## DOCUMENT PASSAGE
++++++++++++++++++++

My code is arithmetic heavy and doesn't benefit from hyper-threading. It is not easily parallelizable, but I want to improve its scalability as much as possible. Due to the nature of the problem, data flow between threads is fairly intensive and threads operate on shared data. Blocking and false sharing must be avoided as much as possible. Probably my code is not scalable beyond 8 cores in typical situations.

Hope it clarified my situation.
0 Kudos
RafSchietekat
Valued Contributor III
1,227 Views
"Is there a way to launch exactly one thread per core on Xeon with hyper-threading on?"
Before you jump into a general solution, have you actually validated this hypothesis of better performance by using task_scheduler_init to set the number of threads with a hard-coded number specific to your test machine and running comparative benchmarks? I couldn't make that out from what's been written.

"I have a situation where the number of grains available for parallel processing is limited."

++++++++++++++++++++

(Transcribed page contents)
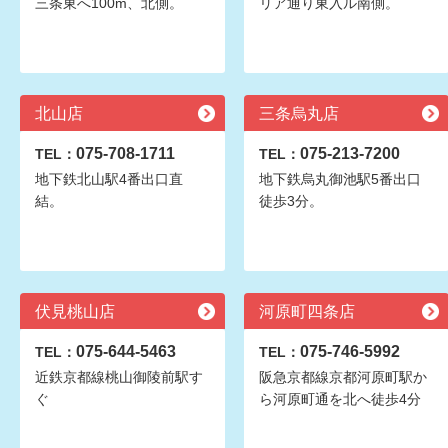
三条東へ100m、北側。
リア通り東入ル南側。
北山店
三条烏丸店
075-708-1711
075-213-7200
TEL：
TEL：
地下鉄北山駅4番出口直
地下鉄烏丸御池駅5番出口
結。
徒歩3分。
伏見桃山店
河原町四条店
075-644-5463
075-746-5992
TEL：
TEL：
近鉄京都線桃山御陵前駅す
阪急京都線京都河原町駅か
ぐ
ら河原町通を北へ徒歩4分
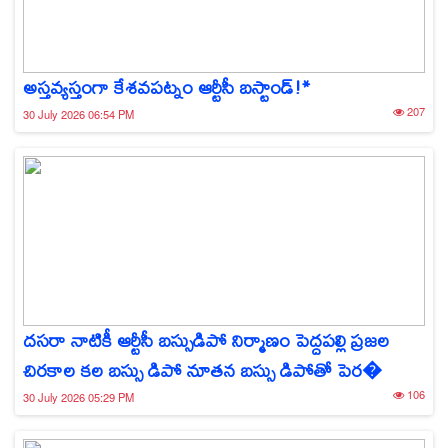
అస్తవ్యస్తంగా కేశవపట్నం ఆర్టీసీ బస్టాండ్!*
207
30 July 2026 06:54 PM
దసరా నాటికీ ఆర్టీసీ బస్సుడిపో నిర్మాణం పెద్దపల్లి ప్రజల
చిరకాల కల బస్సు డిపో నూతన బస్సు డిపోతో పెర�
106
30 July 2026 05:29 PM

++++++++++++++++++++

Translate this sentence from the forum thread on thread scalability into Spanish: "My code is arithmetic heavy and doesn't benefit from hyper-threading."

## ANSWER BELOW
Mi código hace un uso intensivo de la aritmética y no se beneficia del hyper-threading.